» **Work task 1**
Translate this sentence from the Trackunit case study below into French: "Trackunit has specialized in the design, development and production of fleet management systems."
» **Work task 2**
Name every activity that the Trackunit case study below says the company has specialized in.
» **Work task 3**
Quote the Trackunit case study below word for word, starting with "Flink应用案例:How Trackunit leverages" and going on through "the construction industry.".

» **Passage for review**
Flink应用案例:How Trackunit leverages Flink to process real-time data from industrial IoT devices
Recently there has been significant discussion about edge computing as a major technology trend in 2019. Edge computing brings computing capabilities away from the cloud, and rather close to the field, especially in the Industrial IoT sector (IIoT). In this blog post we describe how Trackunit leverages Apache Flink as the stream processing framework of choice to build data pipelines for fleet management operations in the construction industry.
Trackunit has specialized in the design, development and production of fleet management systems. The company is a world leader in telematics solutions for the construction industry and provides IoT services for a broad portfolio of companies and sectors to optimize the daily operations of its customers. In the following paragraphs, we describe how Trackunit’s data architecture evolved over time to include new features for the company’s data pipeline.

[Measurement transcription data]

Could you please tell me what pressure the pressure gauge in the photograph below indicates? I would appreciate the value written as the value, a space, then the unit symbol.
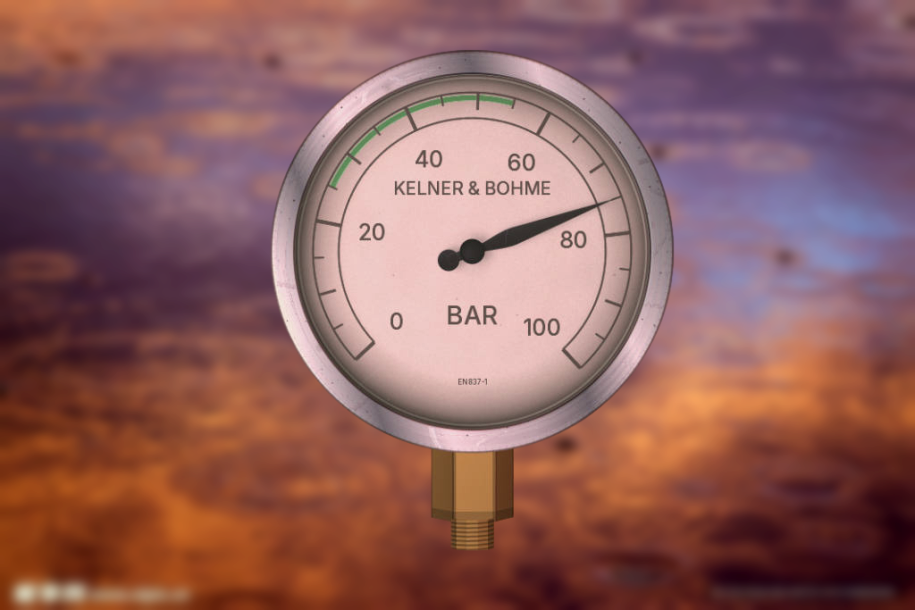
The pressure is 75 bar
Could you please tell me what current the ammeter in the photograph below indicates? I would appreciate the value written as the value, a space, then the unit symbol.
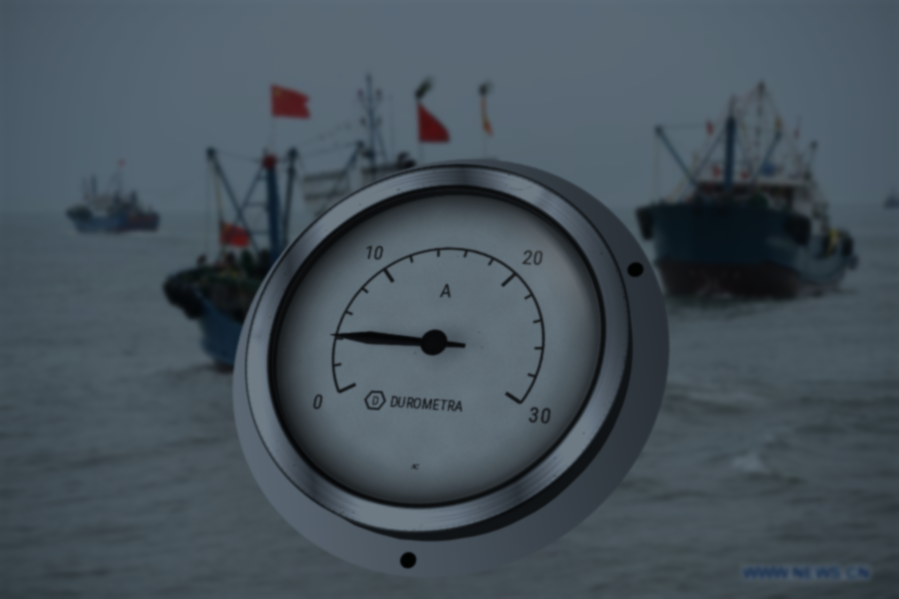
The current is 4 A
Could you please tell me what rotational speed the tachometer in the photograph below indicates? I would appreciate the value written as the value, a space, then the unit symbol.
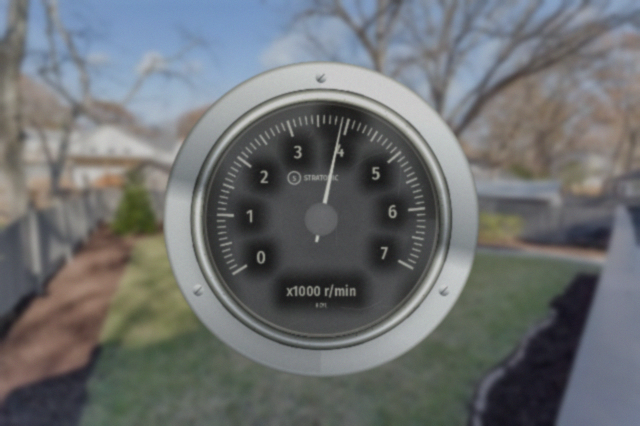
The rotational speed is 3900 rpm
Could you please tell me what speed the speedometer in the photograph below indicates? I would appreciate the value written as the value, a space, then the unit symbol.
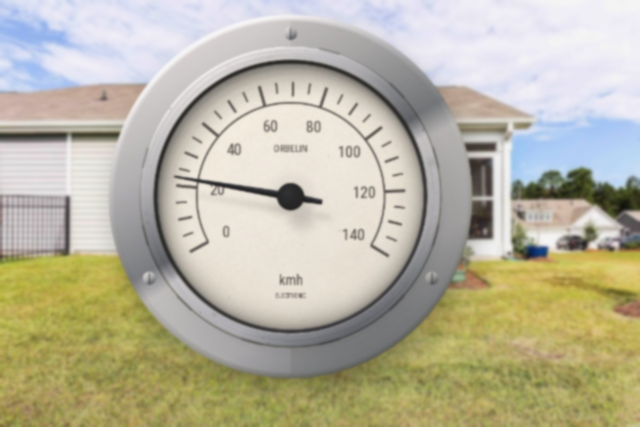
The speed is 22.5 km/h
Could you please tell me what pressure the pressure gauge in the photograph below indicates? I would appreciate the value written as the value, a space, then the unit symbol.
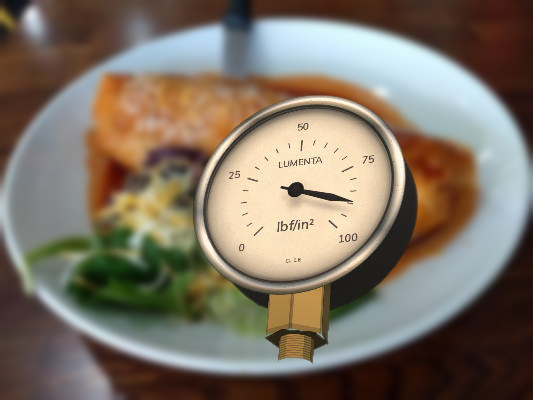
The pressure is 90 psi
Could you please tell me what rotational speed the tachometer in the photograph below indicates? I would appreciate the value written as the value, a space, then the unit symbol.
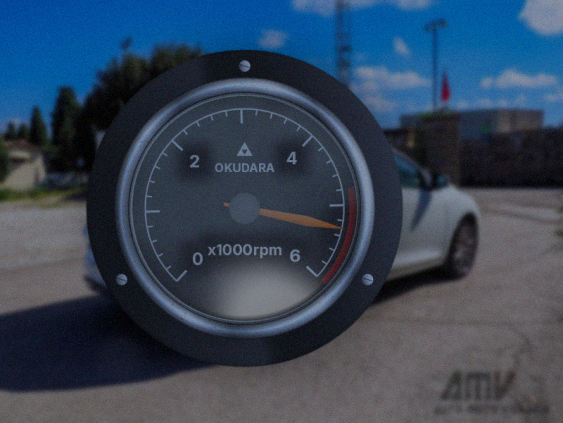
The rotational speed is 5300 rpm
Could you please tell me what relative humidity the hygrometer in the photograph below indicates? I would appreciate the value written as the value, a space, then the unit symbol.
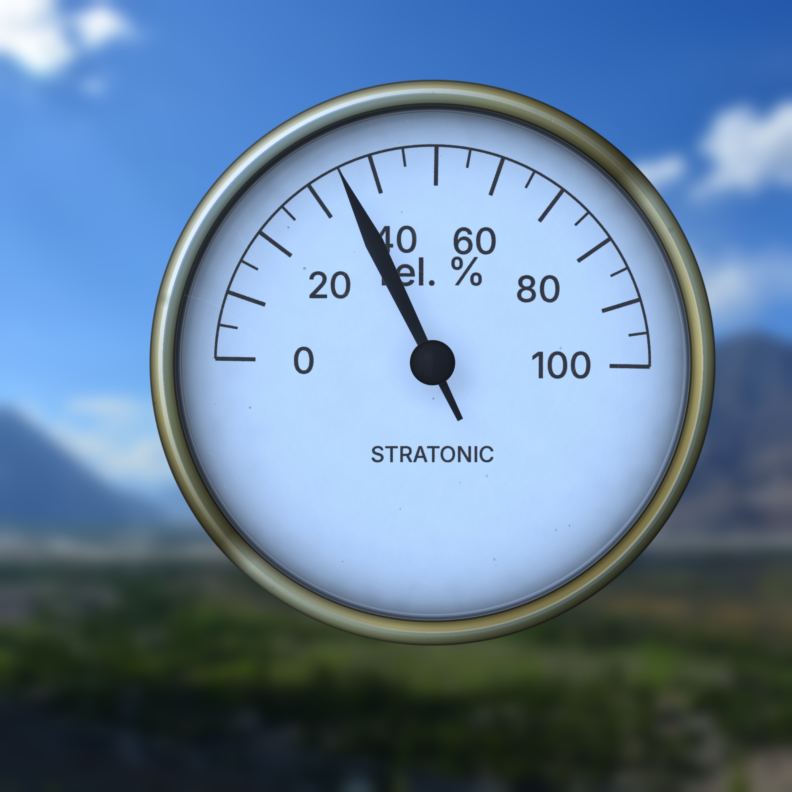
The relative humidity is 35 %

» **Reply 1**
Trackunit s'est spécialisée dans la conception, le développement et la production de systèmes de gestion de flotte.

» **Reply 2**
- Design
- Development
- Production

» **Reply 3**
Flink应用案例:How Trackunit leverages Flink to process real-time data from industrial IoT devices
Recently there has been significant discussion about edge computing as a major technology trend in 2019. Edge computing brings computing capabilities away from the cloud, and rather close to the field, especially in the Industrial IoT sector (IIoT). In this blog post we describe how Trackunit leverages Apache Flink as the stream processing framework of choice to build data pipelines for fleet management operations in the construction industry.